On my mind as I think about this Steinian idea is another piece of art writing by Peter Schjeldahl.
He’s writing about a photographer, Stephen Shore, and one of Shore’s photos was pictured in the magazine. along with the story that includes this sentence: “What gets me in Shore’s work is an easeful acceptance of a world – the actual, whole one — in which I have never felt quite at home. (A feeling) essentialized by Edward Hopper.” Shore’s work looks interesting, but it’s Schjeldahl who has written a masterful sentence about why he thinks Shore is capable of masterpieces. And I’m not sure, yet, if there are any in this show.
Not fitting with fitting in.
Arthur Jafa show — called Love Is The Message, The Message Is Death – names another way we see and deal with opposition – the logical syllogism. Love = Message; Message = Death, therefore Love is Death.

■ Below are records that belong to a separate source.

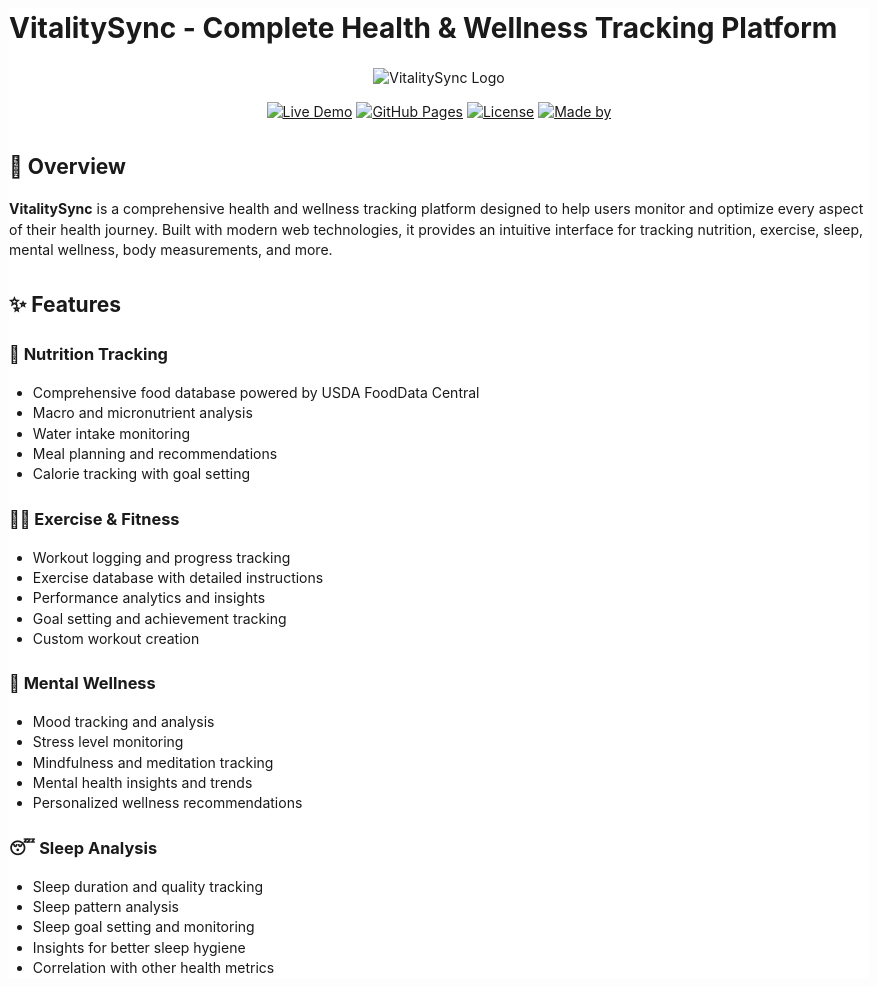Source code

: 
# VitalitySync - Complete Health & Wellness Tracking Platform

<div align="center">
  <img src="public/favicon.png" alt="VitalitySync Logo" width="80" height="80">
  
  [![Live Demo](https://img.shields.io/badge/Live-Demo-brightgreen?style=for-the-badge)](https://jblinx-studio.github.io/VitalitySync/)
  [![GitHub Pages](https://img.shields.io/badge/Deployed%20on-GitHub%20Pages-blue?style=for-the-badge&logo=github)](https://jblinx-studio.github.io/VitalitySync/)
  [![License](https://img.shields.io/badge/License-MIT-yellow?style=for-the-badge)](LICENSE)
  [![Made by](https://img.shields.io/badge/Made%20by-JBLinx%20Studio-purple?style=for-the-badge)](https://github.com/JBLinx-Studio)
</div>

## 🎯 Overview

**VitalitySync** is a comprehensive health and wellness tracking platform designed to help users monitor and optimize every aspect of their health journey. Built with modern web technologies, it provides an intuitive interface for tracking nutrition, exercise, sleep, mental wellness, body measurements, and more.

## ✨ Features

### 🍎 **Nutrition Tracking**
- Comprehensive food database powered by USDA FoodData Central
- Macro and micronutrient analysis
- Water intake monitoring
- Meal planning and recommendations
- Calorie tracking with goal setting

### 🏃‍♂️ **Exercise & Fitness**
- Workout logging and progress tracking
- Exercise database with detailed instructions
- Performance analytics and insights
- Goal setting and achievement tracking
- Custom workout creation

### 🧠 **Mental Wellness**
- Mood tracking and analysis
- Stress level monitoring
- Mindfulness and meditation tracking
- Mental health insights and trends
- Personalized wellness recommendations

### 😴 **Sleep Analysis**
- Sleep duration and quality tracking
- Sleep pattern analysis
- Sleep goal setting and monitoring
- Insights for better sleep hygiene
- Correlation with other health metrics
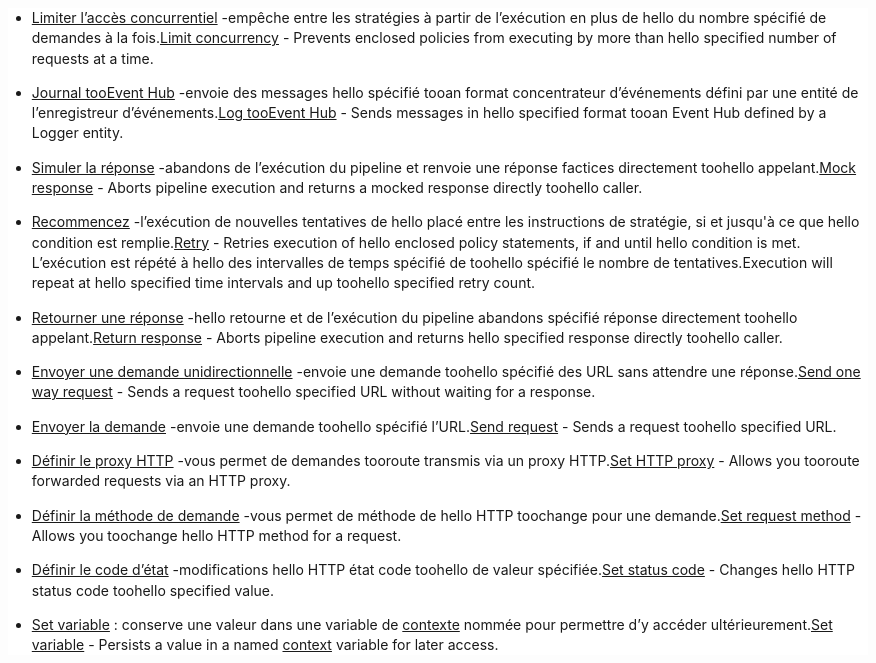 -   <span data-ttu-id="ad170-109">[Limiter l’accès concurrentiel](#LimitConcurrency) -empêche entre les stratégies à partir de l’exécution en plus de hello du nombre spécifié de demandes à la fois.</span><span class="sxs-lookup"><span data-stu-id="ad170-109">[Limit concurrency](#LimitConcurrency) - Prevents enclosed policies from executing by more than hello specified number of requests at a time.</span></span>
  
-   <span data-ttu-id="ad170-110">[Journal tooEvent Hub](#log-to-eventhub) -envoie des messages hello spécifié tooan format concentrateur d’événements défini par une entité de l’enregistreur d’événements.</span><span class="sxs-lookup"><span data-stu-id="ad170-110">[Log tooEvent Hub](#log-to-eventhub) - Sends messages in hello specified format tooan Event Hub defined by a Logger entity.</span></span> 

-   <span data-ttu-id="ad170-111">[Simuler la réponse](#mock-response) -abandons de l’exécution du pipeline et renvoie une réponse factices directement toohello appelant.</span><span class="sxs-lookup"><span data-stu-id="ad170-111">[Mock response](#mock-response) - Aborts pipeline execution and returns a mocked response directly toohello caller.</span></span>
  
-   <span data-ttu-id="ad170-112">[Recommencez](#Retry) -l’exécution de nouvelles tentatives de hello placé entre les instructions de stratégie, si et jusqu'à ce que hello condition est remplie.</span><span class="sxs-lookup"><span data-stu-id="ad170-112">[Retry](#Retry) - Retries execution of hello enclosed policy statements, if and until hello condition is met.</span></span> <span data-ttu-id="ad170-113">L’exécution est répété à hello des intervalles de temps spécifié de toohello spécifié le nombre de tentatives.</span><span class="sxs-lookup"><span data-stu-id="ad170-113">Execution will repeat at hello specified time intervals and up toohello specified retry count.</span></span>  
  
-   <span data-ttu-id="ad170-114">[Retourner une réponse](#ReturnResponse) -hello retourne et de l’exécution du pipeline abandons spécifié réponse directement toohello appelant.</span><span class="sxs-lookup"><span data-stu-id="ad170-114">[Return response](#ReturnResponse) - Aborts pipeline execution and returns hello specified response directly toohello caller.</span></span> 
  
-   <span data-ttu-id="ad170-115">[Envoyer une demande unidirectionnelle](#SendOneWayRequest) -envoie une demande toohello spécifié des URL sans attendre une réponse.</span><span class="sxs-lookup"><span data-stu-id="ad170-115">[Send one way request](#SendOneWayRequest) - Sends a request toohello specified URL without waiting for a response.</span></span>  
  
-   <span data-ttu-id="ad170-116">[Envoyer la demande](#SendRequest) -envoie une demande toohello spécifié l’URL.</span><span class="sxs-lookup"><span data-stu-id="ad170-116">[Send request](#SendRequest) - Sends a request toohello specified URL.</span></span>  

-   <span data-ttu-id="ad170-117">[Définir le proxy HTTP](#SetHttpProxy) -vous permet de demandes tooroute transmis via un proxy HTTP.</span><span class="sxs-lookup"><span data-stu-id="ad170-117">[Set HTTP proxy](#SetHttpProxy) - Allows you tooroute forwarded requests via an HTTP proxy.</span></span>  

-   <span data-ttu-id="ad170-118">[Définir la méthode de demande](#SetRequestMethod) -vous permet de méthode de hello HTTP toochange pour une demande.</span><span class="sxs-lookup"><span data-stu-id="ad170-118">[Set request method](#SetRequestMethod) - Allows you toochange hello HTTP method for a request.</span></span>  
  
-   <span data-ttu-id="ad170-119">[Définir le code d’état](#SetStatus) -modifications hello HTTP état code toohello de valeur spécifiée.</span><span class="sxs-lookup"><span data-stu-id="ad170-119">[Set status code](#SetStatus) - Changes hello HTTP status code toohello specified value.</span></span>  
  
-   <span data-ttu-id="ad170-120">[Set variable](api-management-advanced-policies.md#set-variable) : conserve une valeur dans une variable de [contexte](api-management-policy-expressions.md#ContextVariables) nommée pour permettre d’y accéder ultérieurement.</span><span class="sxs-lookup"><span data-stu-id="ad170-120">[Set variable](api-management-advanced-policies.md#set-variable) - Persists a value in a named [context](api-management-policy-expressions.md#ContextVariables) variable for later access.</span></span>  
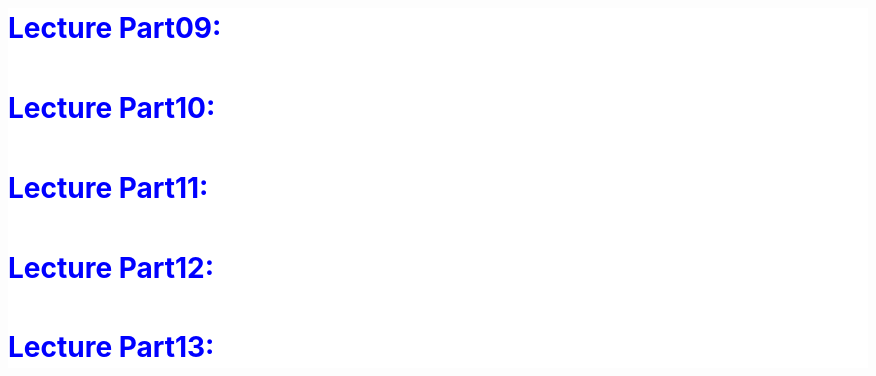 



# <span style="color:blue">Lecture Part09: 
# <span style="color:blue">Lecture Part10: 
# <span style="color:blue">Lecture Part11: 
# <span style="color:blue">Lecture Part12: 
# <span style="color:blue">Lecture Part13: 

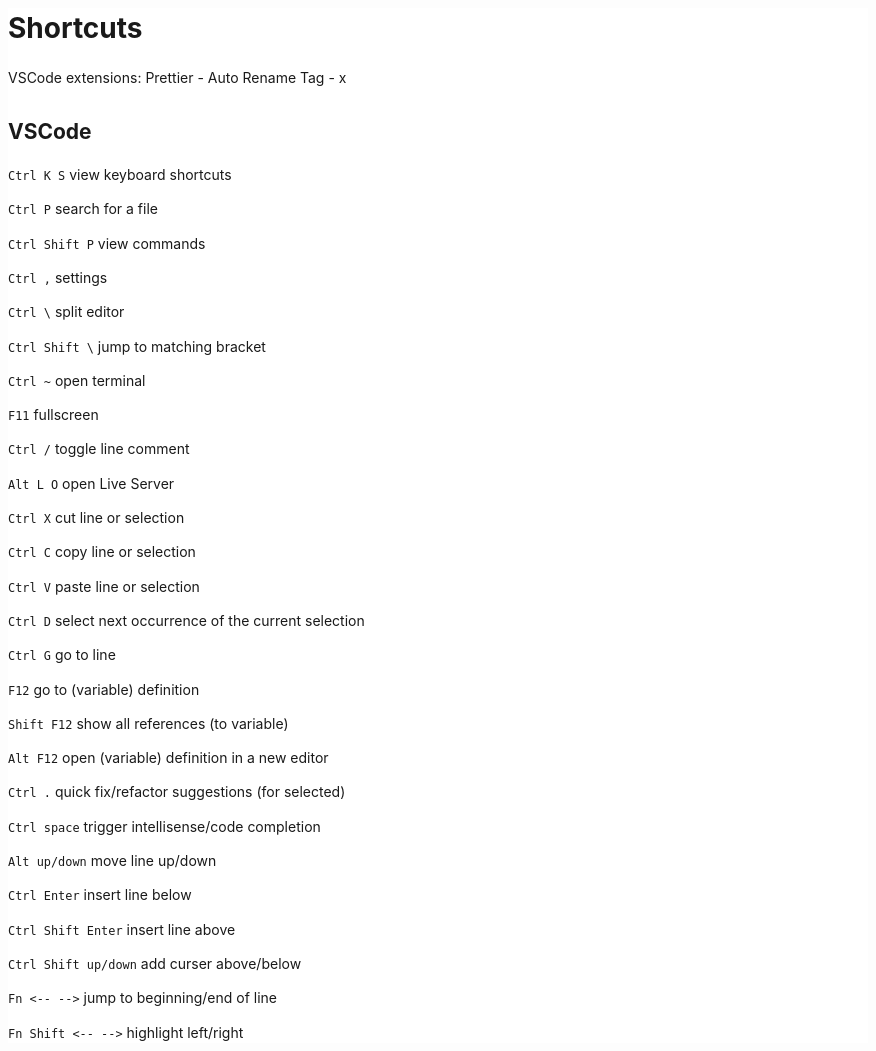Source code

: # Shortcuts

VSCode extensions: Prettier - Auto Rename Tag - x

## VSCode

`Ctrl K S` view keyboard shortcuts

`Ctrl P` search for a file

`Ctrl Shift P` view commands

`Ctrl ,` settings

`Ctrl \` split editor

`Ctrl Shift \` jump to matching bracket

`Ctrl ~` open terminal

`F11` fullscreen

`Ctrl /` toggle line comment

`Alt L O` open Live Server



`Ctrl X` cut line or selection

`Ctrl C` copy line or selection

`Ctrl V` paste line or selection

`Ctrl D` select next occurrence of the current selection

`Ctrl G` go to line

`F12` go to (variable) definition

`Shift F12` show all references (to variable)

`Alt F12` open (variable) definition in a new editor



`Ctrl .` quick fix/refactor suggestions (for selected)

`Ctrl space` trigger intellisense/code completion

`Alt up/down` move line up/down

`Ctrl Enter` insert line below

`Ctrl Shift Enter` insert line above

`Ctrl Shift up/down` add curser above/below



`Fn <-- -->` jump to beginning/end of line

`Fn Shift <-- -->` highlight left/right
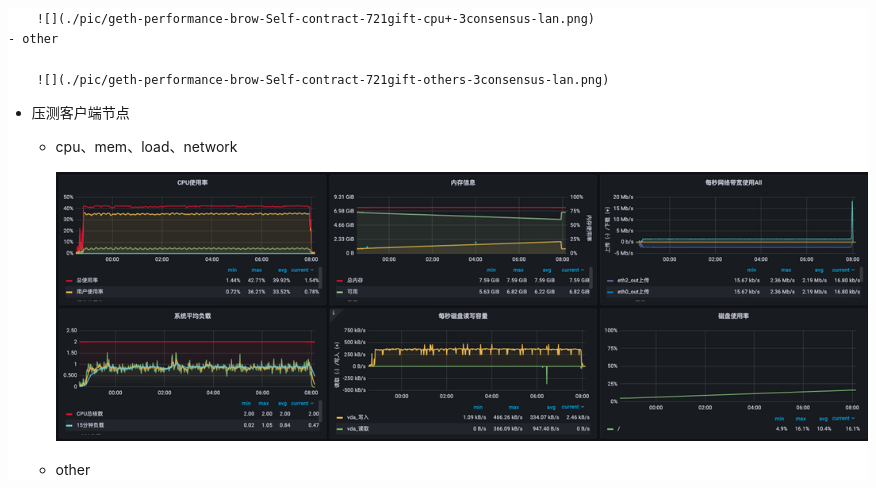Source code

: 		![](./pic/geth-performance-brow-Self-contract-721gift-cpu+-3consensus-lan.png)
	- other
	
		![](./pic/geth-performance-brow-Self-contract-721gift-others-3consensus-lan.png)
- 压测客户端节点	
	- cpu、mem、load、network

		![](./pic/geth-performance-Dappclent-Self-contract-721gift-cpu+-3consensus-lan.png)
	- other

I’m not certain but I think the point of Jafa’s films are to say, we all love the way black folks can dance, and make music, but some of the other humans around us might just think death is necessary when those folks start challenging the social order — Dr. Martin Luther King, for example. And there were many who apparently didn’t like Mr. Obama being the president. Is that racist? Probably, and they may have other feelings tossed in there with their racism, I don’t know. I just read in the New Yorker that Arkansas folks didn’t like Obama because he thwarted the dynasty of the Arkansans – the Clintons.
I admit I want my president to be someone that comes from where I come from. That’s why I wanted the east-coast Jew instead of Hilary Clinton. Bernie Sanders is coming from radical 60s and 70s political, socialist thinking just like me and that’s more important to me that that someone is from Colorado or even the west. Or that they are female, like me.
Or is it that I am a sexist, and unable to escape my indoctrination? Like all people born before 1980, who was shown that to fit in, one should believe that women aren’t capable of non-emotional thought and clear, strong leadership. Maybe I think women shouldn’t be half the members of congress, maybe I don’t think women artists should be as numerous as men, or that women aren’t as interesting to read. Maybe I wouldn’t say that aloud, but maybe sometimes I just catch myself having thought it.
While I was mesmerized by Jafa’s video pastiche taken from TV, social clubs, performances and home movies of black people dancing or being violently arrested, my mind drifted off to imagine what this would look like if it was just women. It might be better as just audio. We misunderstand images of black people. We misunderstand the speech of women.